A crônica:
O que é notícia hoje?
Por Lana Távora
O jornalista, sentado em sua mesa, encarava a tela do computador. O documento aberto em branco refletia sua mente vazia, em busca de uma notícia, daquela história que faria manchetes, que provocaria discussões e despertaria emoções. A pergunta incessante em sua mente ecoava como um mantra: "O que é notícia hoje?".
Enquanto sua atenção estava fixada no mundo digital, um pequeno espetáculo de milagres cotidianos ocorria à sua volta, completamente despercebido. Uma borboleta pousava suavemente na janela, desdobrando as asas em um espetáculos de cores vivas. Do lado de fora, crianças brincavam, criando universos inteiros na imaginação. O sol, lento e majestoso, coloria o céu em tons alaranjados e dourados, pintando a paisagem urbana com cores que ela não costuma mais ver.
Mas isso lá é conteúdo de notícia?
Nada disso capturava a atenção do jornalista. Sua mente estava obcecada com a corrida frenética pelas hard news. Torcia por uma tragédia, um escândalo, um drama político. O ordinário, o comum, o belo simples e o extraordinário da vida cotidiana não tinham lugar contra algo que capturasse audiência, cliques e manchetes.
Enquanto ele se esforçava na criação de um enredo sensacionalista, sua sobrinha nasceu. "Parabéns, que tenha muita sadúe", ele digitou para o irmão, recém-pai, sem muita atenção.
Simultaneamente, um adolescente que morava a duas quadras de distância colocou suas mãos no piano pela primeira vez e, ao ouvir a melodia das teclas, descobriu que tinha uma habilidade quase natural para a música.

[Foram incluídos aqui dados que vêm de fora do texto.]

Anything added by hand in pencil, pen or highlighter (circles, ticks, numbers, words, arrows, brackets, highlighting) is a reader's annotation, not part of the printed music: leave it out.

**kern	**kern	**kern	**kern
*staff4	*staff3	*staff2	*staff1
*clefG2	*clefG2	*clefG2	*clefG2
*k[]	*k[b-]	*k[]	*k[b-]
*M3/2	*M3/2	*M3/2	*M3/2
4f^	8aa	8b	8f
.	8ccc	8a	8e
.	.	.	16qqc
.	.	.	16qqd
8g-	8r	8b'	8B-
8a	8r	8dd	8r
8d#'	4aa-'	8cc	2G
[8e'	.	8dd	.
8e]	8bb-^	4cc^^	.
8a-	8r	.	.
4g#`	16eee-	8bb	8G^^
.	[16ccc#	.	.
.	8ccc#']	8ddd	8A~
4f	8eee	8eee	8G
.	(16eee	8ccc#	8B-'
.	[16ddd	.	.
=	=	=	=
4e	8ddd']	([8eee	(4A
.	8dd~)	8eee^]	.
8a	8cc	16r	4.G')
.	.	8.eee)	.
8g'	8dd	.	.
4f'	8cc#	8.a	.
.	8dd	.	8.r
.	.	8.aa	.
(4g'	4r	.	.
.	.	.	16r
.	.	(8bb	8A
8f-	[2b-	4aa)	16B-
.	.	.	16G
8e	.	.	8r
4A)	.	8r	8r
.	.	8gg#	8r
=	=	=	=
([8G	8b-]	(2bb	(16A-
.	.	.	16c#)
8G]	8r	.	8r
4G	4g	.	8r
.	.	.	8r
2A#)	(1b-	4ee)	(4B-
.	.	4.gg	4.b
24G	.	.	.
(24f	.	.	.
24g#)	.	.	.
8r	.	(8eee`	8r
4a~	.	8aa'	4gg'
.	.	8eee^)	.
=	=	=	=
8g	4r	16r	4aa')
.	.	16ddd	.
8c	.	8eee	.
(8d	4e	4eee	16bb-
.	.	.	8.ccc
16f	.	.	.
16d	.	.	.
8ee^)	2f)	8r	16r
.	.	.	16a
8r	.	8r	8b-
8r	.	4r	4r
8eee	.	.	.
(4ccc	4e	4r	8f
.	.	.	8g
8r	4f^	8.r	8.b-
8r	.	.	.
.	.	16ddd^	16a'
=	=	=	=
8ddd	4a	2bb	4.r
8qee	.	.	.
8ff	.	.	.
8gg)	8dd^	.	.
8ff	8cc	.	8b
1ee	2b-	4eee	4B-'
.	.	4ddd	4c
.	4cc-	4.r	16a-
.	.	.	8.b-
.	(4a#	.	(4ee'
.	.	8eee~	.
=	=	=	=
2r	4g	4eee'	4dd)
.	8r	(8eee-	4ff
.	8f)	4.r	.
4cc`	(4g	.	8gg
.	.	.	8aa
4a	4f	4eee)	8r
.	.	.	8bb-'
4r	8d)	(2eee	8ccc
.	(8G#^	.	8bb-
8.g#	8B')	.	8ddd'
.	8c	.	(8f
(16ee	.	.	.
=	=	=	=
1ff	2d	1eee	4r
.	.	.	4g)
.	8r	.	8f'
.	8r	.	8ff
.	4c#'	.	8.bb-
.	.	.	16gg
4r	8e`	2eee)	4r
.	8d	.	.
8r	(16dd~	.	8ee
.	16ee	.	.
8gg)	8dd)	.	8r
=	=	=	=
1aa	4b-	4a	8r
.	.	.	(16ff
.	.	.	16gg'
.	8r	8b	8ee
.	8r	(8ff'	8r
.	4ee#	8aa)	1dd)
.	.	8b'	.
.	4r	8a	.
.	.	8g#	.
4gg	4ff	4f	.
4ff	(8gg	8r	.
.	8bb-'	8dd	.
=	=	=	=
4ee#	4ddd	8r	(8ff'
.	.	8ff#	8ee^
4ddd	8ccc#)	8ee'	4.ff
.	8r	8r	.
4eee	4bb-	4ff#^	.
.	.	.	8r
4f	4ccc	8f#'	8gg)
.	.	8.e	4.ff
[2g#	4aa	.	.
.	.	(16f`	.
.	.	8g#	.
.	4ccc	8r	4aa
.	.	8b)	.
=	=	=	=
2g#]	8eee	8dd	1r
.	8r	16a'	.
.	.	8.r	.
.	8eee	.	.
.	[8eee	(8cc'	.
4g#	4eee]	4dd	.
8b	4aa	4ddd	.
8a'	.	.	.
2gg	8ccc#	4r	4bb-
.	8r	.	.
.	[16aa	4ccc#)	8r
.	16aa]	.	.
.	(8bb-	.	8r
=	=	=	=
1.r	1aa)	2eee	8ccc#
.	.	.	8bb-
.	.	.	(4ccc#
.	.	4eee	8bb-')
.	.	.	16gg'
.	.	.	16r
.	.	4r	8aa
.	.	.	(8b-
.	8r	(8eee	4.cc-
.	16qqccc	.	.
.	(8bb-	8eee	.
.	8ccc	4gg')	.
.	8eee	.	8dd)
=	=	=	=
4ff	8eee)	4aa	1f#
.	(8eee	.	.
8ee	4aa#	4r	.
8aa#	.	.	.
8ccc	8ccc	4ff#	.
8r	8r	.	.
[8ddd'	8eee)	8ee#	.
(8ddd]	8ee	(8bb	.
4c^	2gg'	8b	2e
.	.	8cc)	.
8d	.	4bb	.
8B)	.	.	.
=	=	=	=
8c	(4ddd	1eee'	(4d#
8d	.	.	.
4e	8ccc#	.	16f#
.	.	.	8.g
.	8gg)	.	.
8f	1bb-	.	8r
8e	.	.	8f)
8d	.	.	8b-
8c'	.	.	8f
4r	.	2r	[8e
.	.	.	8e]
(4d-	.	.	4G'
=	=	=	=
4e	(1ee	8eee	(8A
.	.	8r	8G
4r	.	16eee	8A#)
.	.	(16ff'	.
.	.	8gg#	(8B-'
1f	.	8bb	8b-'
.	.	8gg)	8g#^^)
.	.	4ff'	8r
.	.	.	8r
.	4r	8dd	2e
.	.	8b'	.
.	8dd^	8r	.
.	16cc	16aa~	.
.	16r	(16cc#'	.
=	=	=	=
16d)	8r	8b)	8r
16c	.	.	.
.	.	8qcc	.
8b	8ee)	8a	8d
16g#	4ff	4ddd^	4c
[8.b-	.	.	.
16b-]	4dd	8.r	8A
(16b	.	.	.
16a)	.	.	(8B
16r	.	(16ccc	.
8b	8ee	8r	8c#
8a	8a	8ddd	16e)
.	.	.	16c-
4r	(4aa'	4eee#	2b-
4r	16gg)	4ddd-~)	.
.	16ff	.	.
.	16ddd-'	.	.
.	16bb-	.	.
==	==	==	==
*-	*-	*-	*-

Ele chorou e ninguém viu.
O som de seu piano saiu solto pelo ar, circulou um casal em seu primeiro encontro, varreu os pés de uma senhora que lembrava com doçura de sua primeira boneca feita de espigas de milho, se misturou ao trinado de um passarinho e acabou chegando até ali.
E "ali" estava o jornalista, mergulhado na busca por algo extraordinário, sem perceber os pequenos milagres que tornavam a vida especial. Quando o som do piano distante e a melodia de uma pequena ave de verão bateram em suas janelas, o jornalista foi trazido de volta à realidade.
O mundo ao seu redor pulsava com histórias singulares. "Estou cego?", ele se perguntou. "Cego para toda a beleza e a poesia que se desdobram diante dos meus olhos?"
Foi quando seu computador emitiu um som de notificação. Furo do dia: um ônibus se chocou contra uma van escolar no cruzamento da Marechal Floriano Peixoto com a rua André de Barros. Sete mortos e contando.
"Mas que beleza!", o jornalista comemorou. "Isso é que é uma boa notícia!"